[[ RECORDED INFORMATION open ]]
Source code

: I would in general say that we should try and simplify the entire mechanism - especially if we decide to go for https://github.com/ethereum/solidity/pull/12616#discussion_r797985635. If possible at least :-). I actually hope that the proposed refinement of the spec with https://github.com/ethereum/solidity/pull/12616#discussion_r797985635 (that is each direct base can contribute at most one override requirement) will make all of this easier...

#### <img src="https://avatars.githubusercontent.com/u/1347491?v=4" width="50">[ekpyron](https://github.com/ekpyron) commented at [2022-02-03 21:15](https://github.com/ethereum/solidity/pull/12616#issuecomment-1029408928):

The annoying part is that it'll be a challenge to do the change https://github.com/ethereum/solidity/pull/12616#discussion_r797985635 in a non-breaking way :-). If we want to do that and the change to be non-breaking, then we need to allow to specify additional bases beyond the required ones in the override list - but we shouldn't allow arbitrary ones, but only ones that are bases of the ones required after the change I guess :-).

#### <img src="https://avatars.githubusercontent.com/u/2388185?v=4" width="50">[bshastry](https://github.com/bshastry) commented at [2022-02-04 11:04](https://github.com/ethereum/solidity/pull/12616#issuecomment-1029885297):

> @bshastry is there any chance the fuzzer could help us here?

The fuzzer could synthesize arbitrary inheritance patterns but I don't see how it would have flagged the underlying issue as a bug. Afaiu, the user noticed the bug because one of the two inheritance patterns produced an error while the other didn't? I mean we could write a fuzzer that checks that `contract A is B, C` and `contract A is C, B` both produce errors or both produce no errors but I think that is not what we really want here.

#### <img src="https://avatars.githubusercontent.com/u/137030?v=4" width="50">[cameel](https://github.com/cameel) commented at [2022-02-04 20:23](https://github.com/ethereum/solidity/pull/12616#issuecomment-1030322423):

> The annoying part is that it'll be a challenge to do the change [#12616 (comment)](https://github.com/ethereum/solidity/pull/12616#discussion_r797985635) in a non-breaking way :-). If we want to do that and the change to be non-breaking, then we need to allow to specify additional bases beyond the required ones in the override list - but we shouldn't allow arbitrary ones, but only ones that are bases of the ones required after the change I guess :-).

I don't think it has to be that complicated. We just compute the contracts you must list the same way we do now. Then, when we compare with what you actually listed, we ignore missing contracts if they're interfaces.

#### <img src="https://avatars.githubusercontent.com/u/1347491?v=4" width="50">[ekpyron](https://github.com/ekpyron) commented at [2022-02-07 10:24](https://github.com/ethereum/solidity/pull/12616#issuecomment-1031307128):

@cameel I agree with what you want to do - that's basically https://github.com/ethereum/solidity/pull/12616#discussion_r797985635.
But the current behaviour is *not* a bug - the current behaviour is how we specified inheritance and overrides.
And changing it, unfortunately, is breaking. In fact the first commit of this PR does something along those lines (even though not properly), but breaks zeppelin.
[[ RECORDED INFORMATION closed ]]
WHAT YOU SHOULD DO: For the material above, reproduce exactly the lines from the line with "commented at [2022-02-03" to the line with "the change [#12616", inclusive, and exclude all others.

SOLUTION TO THE EXERCISE:
#### <img src="https://avatars.githubusercontent.com/u/1347491?v=4" width="50">[ekpyron](https://github.com/ekpyron) commented at [2022-02-03 21:15](https://github.com/ethereum/solidity/pull/12616#issuecomment-1029408928):

The annoying part is that it'll be a challenge to do the change https://github.com/ethereum/solidity/pull/12616#discussion_r797985635 in a non-breaking way :-). If we want to do that and the change to be non-breaking, then we need to allow to specify additional bases beyond the required ones in the override list - but we shouldn't allow arbitrary ones, but only ones that are bases of the ones required after the change I guess :-).

#### <img src="https://avatars.githubusercontent.com/u/2388185?v=4" width="50">[bshastry](https://github.com/bshastry) commented at [2022-02-04 11:04](https://github.com/ethereum/solidity/pull/12616#issuecomment-1029885297):

> @bshastry is there any chance the fuzzer could help us here?

The fuzzer could synthesize arbitrary inheritance patterns but I don't see how it would have flagged the underlying issue as a bug. Afaiu, the user noticed the bug because one of the two inheritance patterns produced an error while the other didn't? I mean we could write a fuzzer that checks that `contract A is B, C` and `contract A is C, B` both produce errors or both produce no errors but I think that is not what we really want here.

#### <img src="https://avatars.githubusercontent.com/u/137030?v=4" width="50">[cameel](https://github.com/cameel) commented at [2022-02-04 20:23](https://github.com/ethereum/solidity/pull/12616#issuecomment-1030322423):

> The annoying part is that it'll be a challenge to do the change [#12616 (comment)](https://github.com/ethereum/solidity/pull/12616#discussion_r797985635) in a non-breaking way :-). If we want to do that and the change to be non-breaking, then we need to allow to specify additional bases beyond the required ones in the override list - but we shouldn't allow arbitrary ones, but only ones that are bases of the ones required after the change I guess :-).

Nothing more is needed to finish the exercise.